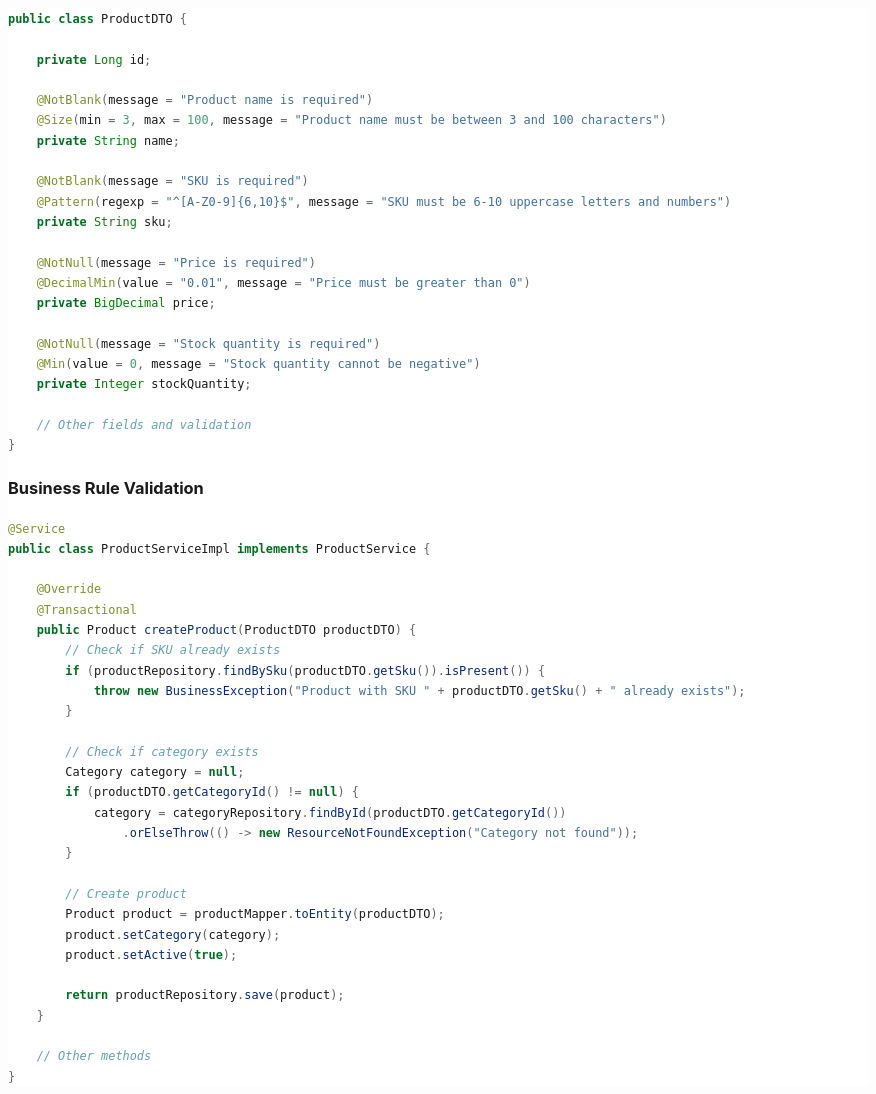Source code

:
 ```java
public class ProductDTO {
    
    private Long id;
    
    @NotBlank(message = "Product name is required")
    @Size(min = 3, max = 100, message = "Product name must be between 3 and 100 characters")
    private String name;
    
    @NotBlank(message = "SKU is required")
    @Pattern(regexp = "^[A-Z0-9]{6,10}$", message = "SKU must be 6-10 uppercase letters and numbers")
    private String sku;
    
    @NotNull(message = "Price is required")
    @DecimalMin(value = "0.01", message = "Price must be greater than 0")
    private BigDecimal price;
    
    @NotNull(message = "Stock quantity is required")
    @Min(value = 0, message = "Stock quantity cannot be negative")
    private Integer stockQuantity;
    
    // Other fields and validation
}
```

### Business Rule Validation

```java
@Service
public class ProductServiceImpl implements ProductService {
    
    @Override
    @Transactional
    public Product createProduct(ProductDTO productDTO) {
        // Check if SKU already exists
        if (productRepository.findBySku(productDTO.getSku()).isPresent()) {
            throw new BusinessException("Product with SKU " + productDTO.getSku() + " already exists");
        }
        
        // Check if category exists
        Category category = null;
        if (productDTO.getCategoryId() != null) {
            category = categoryRepository.findById(productDTO.getCategoryId())
                .orElseThrow(() -> new ResourceNotFoundException("Category not found"));
        }
        
        // Create product
        Product product = productMapper.toEntity(productDTO);
        product.setCategory(category);
        product.setActive(true);
        
        return productRepository.save(product);
    }
    
    // Other methods
}
```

- [Problem description] Copy every line of the listing containing the string "public".

- [Solution for this problem]
public class ProductDTO {
public class ProductServiceImpl implements ProductService {
    public Product createProduct(ProductDTO productDTO) {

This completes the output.